Hi <!here> , i am researching managed Hadoop offerings. I'm curious, from your experience, what are the culprits of EMR and S3 solutions? This is what I have learned so far.
EMR Pain:
Upgrading Hadoop/Spark/Hive/Presto etc., Requires a new EMR Release, which upgrades often more than what you need. – this can trigger a full migration. Some docker images are supported, but not all of them. EMR bootstrap actions seems like an interesting solution for installing system dependencies
1. Installing system dependencies doesn't always work as expected with bootstrap.
2. Spot - sometimes AWS will kill all your spot instances and cause clusters and jobs to fail (to happen infrequently enough that it is hard to justify paying for on-demand instances, but frequently enough that it causes a significant and draining level of operational toil).

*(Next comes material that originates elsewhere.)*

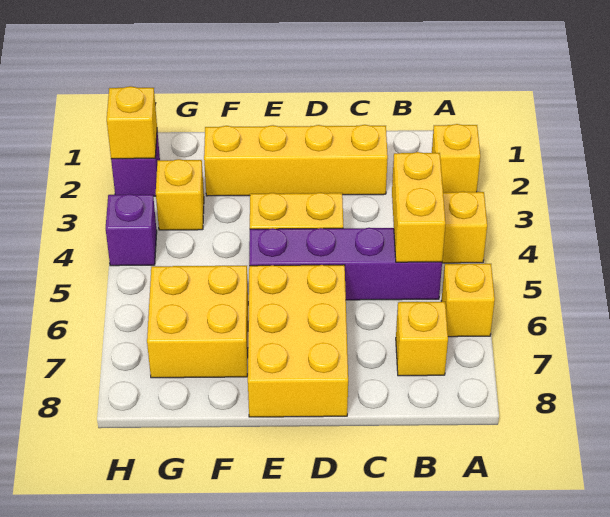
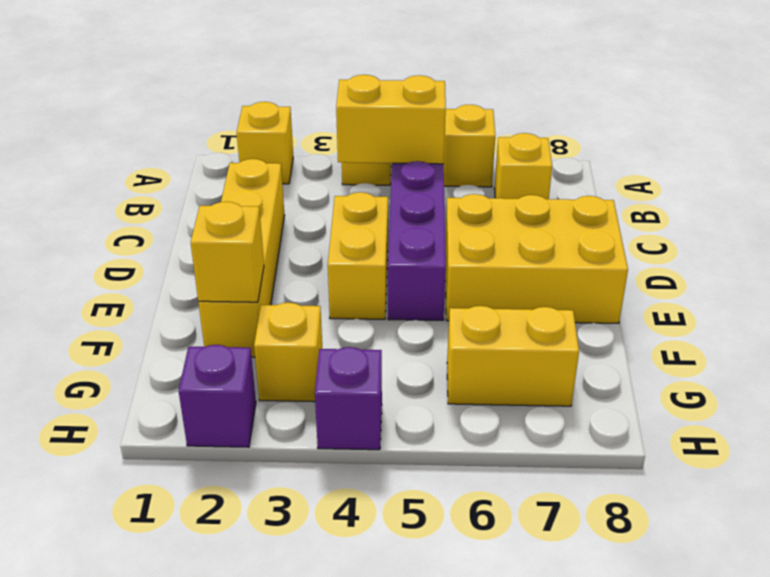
yellow 2x2 brick [147,266,248,378] -> yellow 1x2 brick [447,306,579,406]
yellow 1x1 brick [107,86,157,159] -> yellow 1x1 brick moved to [191,202,264,302]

3. Configuring Ranger Authorization requires installing it outside of EMR cluster and creates conflicts with AWS internal record reader Authorization. Conflicting security rules – can be resolved but require more efforts.
S3 Pain:
1. S3 Consistency used to be a pain and was solved with strong read after write which made EMRFS obsolete. File consistency is not a pain anymore, but lack of atomic directories operations is a pain – copying a large set of parquet files (10k) and having multiple readers and writers at the same time can be a challenge when looking at the directories as a whole and not a file by file consistency.
2. AWS will often return HTTP 503 Slow Down errors for request rates that are much, much lower than their advertised limits.
3. You are supposed to code clients with backoffs/retries adequate to absorb arbitrary levels of HTTP 503 Slow Down until they finish scaling (which is entirely unobservable and could be minutes, hours, or days).
4. Many readers to table with 1K parquet files and one update – update is not an atomic action and readers might read the wrong data.
5. Storage optimization – optimize performance - no optimization at a table level.